If you’ve seen Idiocracy (Side note: I am not recommending the movie; I’m using a phrase from it we’ve all heard. The movie itself was a comedy not at all meant to be family-friendly when it was made, and changes in social mores since its 2006 release make it far less acceptable today), you are familiar with the title phrase I’ve used here. That’s what is repeated almost religiously to justify why they buy/use/drink Brawndo, an energy drink.
One of the scenes involves people telling the star that plants need Brawndo—“It’s got electrolytes … That’s what plants crave!” This is repeated over and over until he asks, “What are electrolytes?” After some stuttering and failures to answer, someone says, “It’s what they make Brawndo out of.” Someone else inevitably tacks on, “It’s what plants crave.”
Now, substitute “AI” for “Electrolytes”. That’s where we seem to be. Ask a vendor what algorithms they’re using, where their training data comes from, the difference in results between the test reservations and the real world. Most will end up saying a lot, not answering your questions and ending with, “It’s what staff crave!” or some such.
A few companies will lay it all out there, assuming you can parse through the information and are familiar with the AI training algorithms they are using or the algorithms they’re using to classify inputs against the dataset. And these companies are grand because they (a) know what they’re actually doing beyond “It’s got AI/ML, it’s what staff crave,” and (b) Expect that you are knowledgeable about the data you’ve asked for or are capable of looking it up in this age of wonder that has boundless information at your fingertips.
Don’t let your vendors get away with just repeating “It’s got electrolytes” over and over. AI and ML are a massive help in some areas, but they’re not yet a panacea and success rates vary wildly whether we’re talking problem domains, datasets, algorithms, training style, etc. Make them tell you the details. Where the data comes from and how big that dataset is. How much was reserved for testing and whether it was reserved randomly. Ask them what they hope AI will achieve, then ask them how that correlates to human interaction. Most AI today is still evaluating or replicating human interactions with something—most AI in IT particularly so. What algorithms were used to validate? And finally, make sure to ask for real-world results. I know people in data science and one has confidently said to me, “My models are 95% accurate.” When I finally dug into that claim (because my experience is that real-world use of AI/ML is almost never that accurate) it turned out that claim was true … for the reserved test data. So, the same dataset used to train got the same results on the reserved subset. That’s a good thing, but it is no indication of how said algorithm will do in the wild with unfiltered data. The big problem really is the switch from test data to real-world data.

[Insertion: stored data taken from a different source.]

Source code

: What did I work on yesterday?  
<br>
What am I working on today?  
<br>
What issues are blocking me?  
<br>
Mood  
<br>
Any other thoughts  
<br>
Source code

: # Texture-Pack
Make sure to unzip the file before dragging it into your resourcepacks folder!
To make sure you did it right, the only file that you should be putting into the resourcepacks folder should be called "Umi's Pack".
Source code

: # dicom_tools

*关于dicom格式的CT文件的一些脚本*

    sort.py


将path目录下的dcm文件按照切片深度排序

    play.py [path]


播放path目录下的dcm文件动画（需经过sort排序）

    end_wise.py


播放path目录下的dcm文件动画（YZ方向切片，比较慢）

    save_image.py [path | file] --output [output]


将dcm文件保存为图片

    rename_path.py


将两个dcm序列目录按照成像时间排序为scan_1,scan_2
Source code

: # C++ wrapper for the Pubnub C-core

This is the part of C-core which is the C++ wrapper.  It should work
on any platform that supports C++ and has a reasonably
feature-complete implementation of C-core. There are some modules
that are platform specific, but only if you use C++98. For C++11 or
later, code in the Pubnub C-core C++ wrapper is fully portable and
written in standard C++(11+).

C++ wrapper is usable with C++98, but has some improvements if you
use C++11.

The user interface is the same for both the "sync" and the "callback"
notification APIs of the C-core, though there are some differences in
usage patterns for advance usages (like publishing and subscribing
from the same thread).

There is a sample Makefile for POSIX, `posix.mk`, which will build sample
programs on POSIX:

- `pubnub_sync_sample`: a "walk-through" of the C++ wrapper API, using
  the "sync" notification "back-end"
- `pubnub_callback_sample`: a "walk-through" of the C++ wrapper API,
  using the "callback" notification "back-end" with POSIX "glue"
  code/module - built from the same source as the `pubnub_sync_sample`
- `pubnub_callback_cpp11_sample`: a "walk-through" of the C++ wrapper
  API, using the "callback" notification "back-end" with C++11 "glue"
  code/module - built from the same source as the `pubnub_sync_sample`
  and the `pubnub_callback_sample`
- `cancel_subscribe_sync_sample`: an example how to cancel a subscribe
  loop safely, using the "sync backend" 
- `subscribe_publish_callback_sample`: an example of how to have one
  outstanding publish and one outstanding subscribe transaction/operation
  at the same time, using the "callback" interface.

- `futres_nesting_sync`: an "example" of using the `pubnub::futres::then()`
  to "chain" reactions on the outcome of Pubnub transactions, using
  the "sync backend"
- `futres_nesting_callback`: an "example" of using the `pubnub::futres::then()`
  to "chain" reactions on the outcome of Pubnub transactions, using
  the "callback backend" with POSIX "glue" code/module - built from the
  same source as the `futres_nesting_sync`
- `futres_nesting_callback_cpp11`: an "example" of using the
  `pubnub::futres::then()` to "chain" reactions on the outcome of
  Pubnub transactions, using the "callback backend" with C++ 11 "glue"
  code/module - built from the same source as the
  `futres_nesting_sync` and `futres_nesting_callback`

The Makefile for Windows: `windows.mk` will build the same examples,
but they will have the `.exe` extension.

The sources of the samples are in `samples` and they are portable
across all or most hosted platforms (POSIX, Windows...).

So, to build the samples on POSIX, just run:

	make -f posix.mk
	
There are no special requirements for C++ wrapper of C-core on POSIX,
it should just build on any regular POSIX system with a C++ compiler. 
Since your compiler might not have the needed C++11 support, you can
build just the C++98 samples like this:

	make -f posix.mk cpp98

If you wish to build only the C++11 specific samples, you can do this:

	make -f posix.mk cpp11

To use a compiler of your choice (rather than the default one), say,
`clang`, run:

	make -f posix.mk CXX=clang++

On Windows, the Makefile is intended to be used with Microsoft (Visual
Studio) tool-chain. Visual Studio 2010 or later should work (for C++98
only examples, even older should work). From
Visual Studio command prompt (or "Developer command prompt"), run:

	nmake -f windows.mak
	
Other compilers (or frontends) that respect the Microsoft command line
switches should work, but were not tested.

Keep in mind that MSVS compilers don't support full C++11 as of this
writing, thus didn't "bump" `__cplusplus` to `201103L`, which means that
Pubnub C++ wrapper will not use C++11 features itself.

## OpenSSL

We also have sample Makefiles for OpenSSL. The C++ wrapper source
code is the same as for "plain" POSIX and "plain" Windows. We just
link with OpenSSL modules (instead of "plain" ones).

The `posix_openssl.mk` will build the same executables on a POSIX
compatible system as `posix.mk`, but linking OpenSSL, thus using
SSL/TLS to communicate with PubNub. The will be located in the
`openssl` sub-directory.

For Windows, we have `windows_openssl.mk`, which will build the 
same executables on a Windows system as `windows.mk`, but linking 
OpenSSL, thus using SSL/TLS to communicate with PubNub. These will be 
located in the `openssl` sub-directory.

In fact, in IT, we are a little better off than most spaces wrestling with AI/ML, because very often there is no difference between test and training data in IT. A network security vendor will test against actual traffic—because they have access to massive volumes of it and it shortens the iterations to use what’s at hand and what the system is being trained for.
And keep rocking it. The current iteration of IT is the opposite of the dark comedy future depicted in Idiocracy. You all are putting up systems and keeping them running at increasingly fast cadences; sometimes remotely because of COVID-19 or other work-related issues. Don’t stop turning out success for your coworkers and customers and take a moment to force vendors to explain what they’re doing with AI. If you’re a generalist like me, ask over email, though, so you can go look up the answers and make sure you understand the details.